False Kiva is a bit of an enigma; the reason it contains the False prefix is due to the fact that no one actually knows if it is really an authentic kiva (an ancestral Puebloan place of worship), or whether it was built by a bunch of boy scouts 80 years ago or a bored modern day cowboy. We also learned here that Anasazi is a very bad word. Either way, here’s how it looks in it’s current state. Image accented by a stoic Frenchman on the right.
At around 5:30 we departed the cave, not knowing exactly where we’d be shooting the sunset that night. Storms were quietly approaching again from the west, which ended up sneaking up on us just before we were able to get back to the truck. A gentle shower became a torrential downpour, and before we knew it, lightning was being thrown wildly to just about every side of us. We decided to do what any sane group would do at that moment, and that was to drive the rough, rutted, and sloppy road out to Marlboro Point. Unfortunately, by the time we got there the show had ended, leaving us with the consolation gift of the Moody Blues Greatest Hits — In Pictures:
Just before dark we packed up our things at Marlboro and headed out of Canyonlands National Park in search of a place to burn all of Bill’s firewood and drink all of Tim’s beer. We found the spot without much difficulty, but unfortunately sporadic showers put a damper on any potential campfire nostalgia.
The rain tapered off just after midnight. We woke to steely grey skies that showed signs of weakness. Was there potential for a shoot this morning? Perhaps. After motoring through Arches again, chasing some low hanging clouds that we spotted in the distance, we decided to go investigate the so-called Delta Pool, a location that none of us had been graced by yet. Bill had a read on the location, and at 8am we were on our way. The clouds were beginning to split generously, and we had our photographic stoke on. Except for the part when we found the spot and I then realized my camera was dead, and all spare batteries were left in the truck. Not to mention I brought the wrong tripod mount anyhow, the correct one also being left in the truck. Yikes. Perhaps I got too much sleep the night before.

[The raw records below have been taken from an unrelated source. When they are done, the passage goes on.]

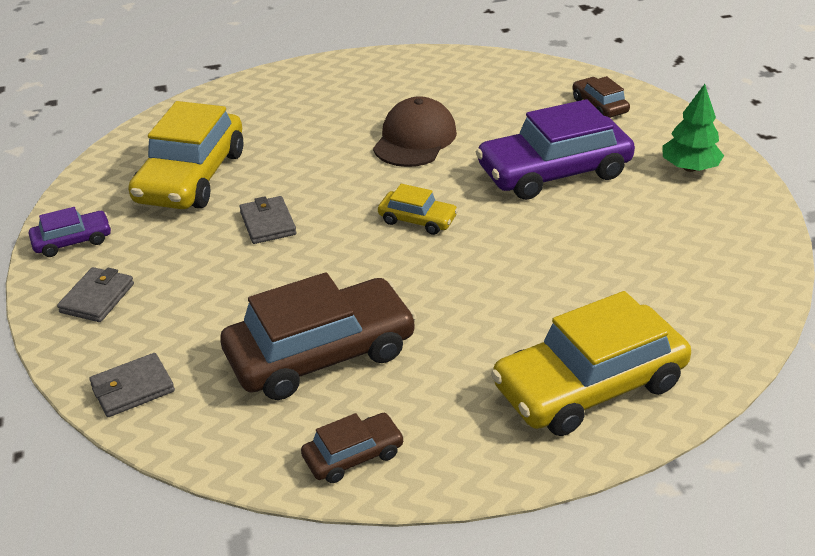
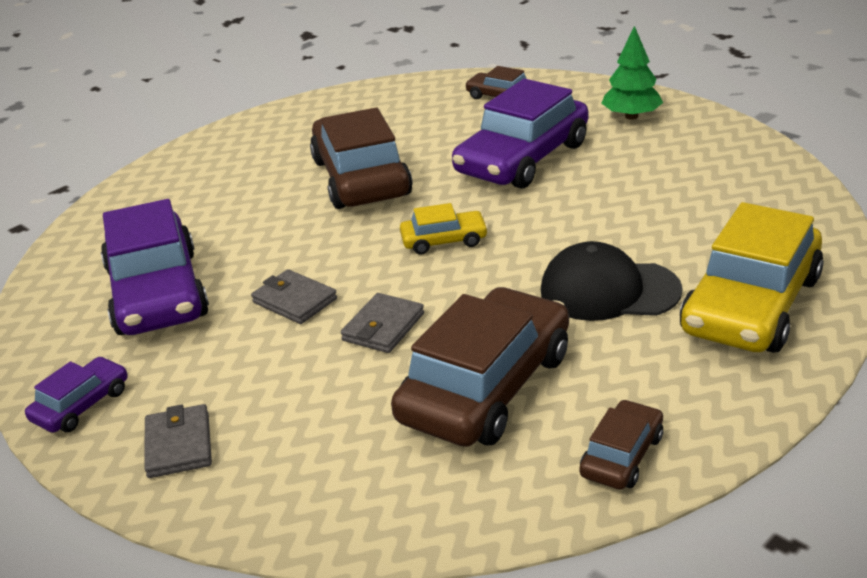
camera: 30 degrees left, 5 degrees down
grey wallet [89,353,175,417] -> grey wallet moved to [341,293,424,353]
yellow car [128,101,243,209] -> purple car [101,199,209,335]
brown cap [373,96,457,167] -> brown car [310,108,413,209]
none -> black cap [541,241,682,321]

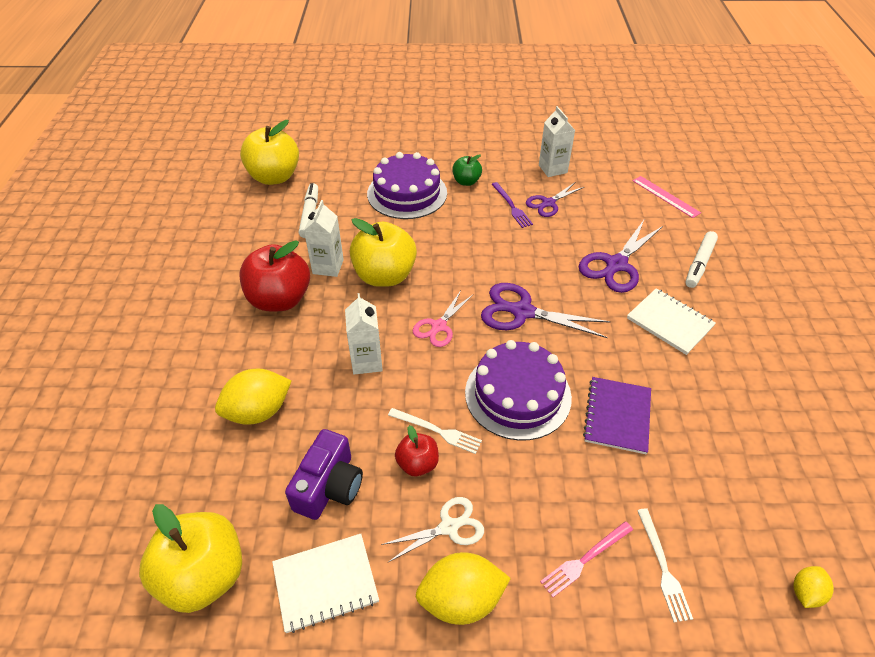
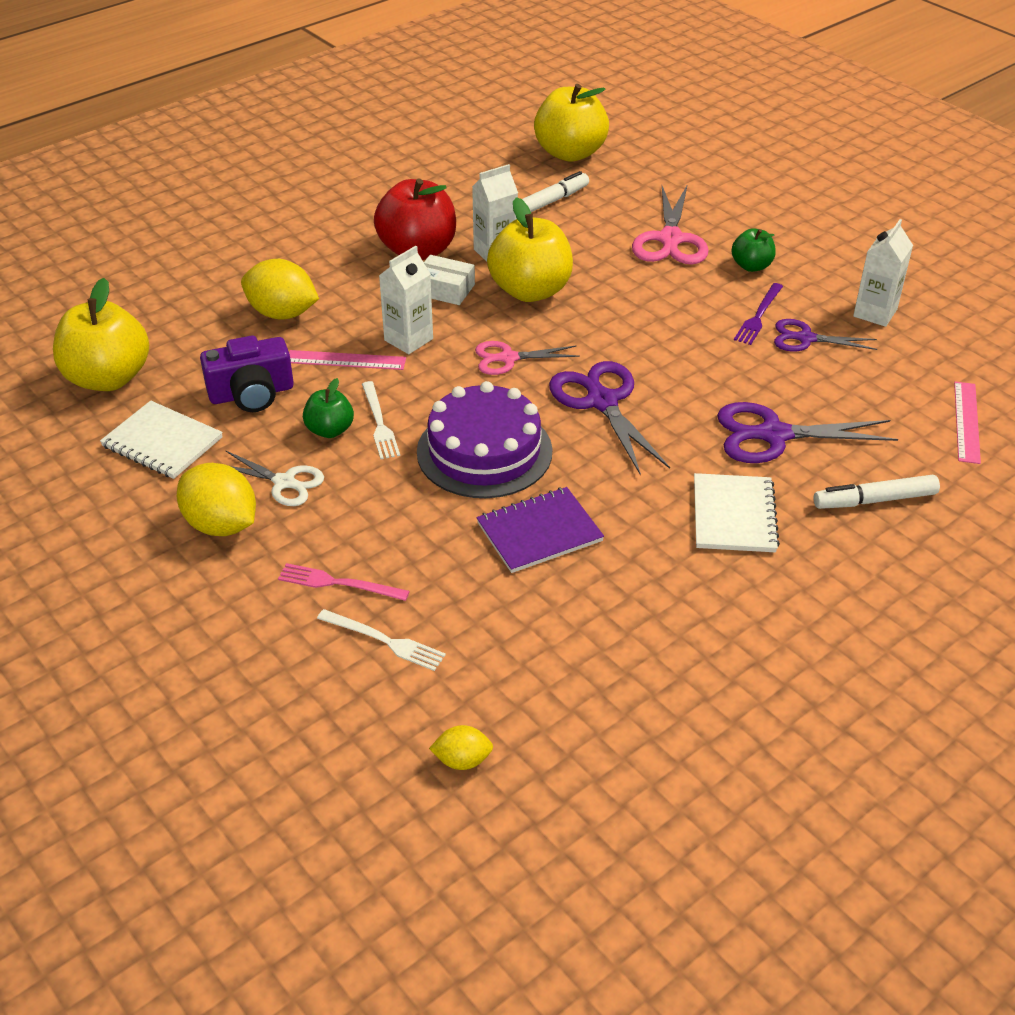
camera: 50 degrees right, 5 degrees down
purple cake [367,152,447,219] -> pink scissors [632,184,709,264]
red apple [395,425,439,476] -> green apple [303,378,354,438]
white fork [637,508,693,622] -> white fork turned 105 degrees counterclockwise [317,609,446,671]
none -> pink ruler [289,350,406,370]
none -> white box [424,255,475,305]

Thinking that I’d be relegated to some bitter memory shots with my Note 4, Bill was generous enough to let me shoot with his lovely Sony a7R, which happened to be equipped with Quinn’s new Zeiss 21mm lens. Good gawd. I don’t think I’ve ever held that much photographic magic in my hands before. The setup surely didn’t disappoint at the Delta Pool:
It’s so damn impressive that places like this can still be found in such a highly trafficked area. Can’t wait to get back.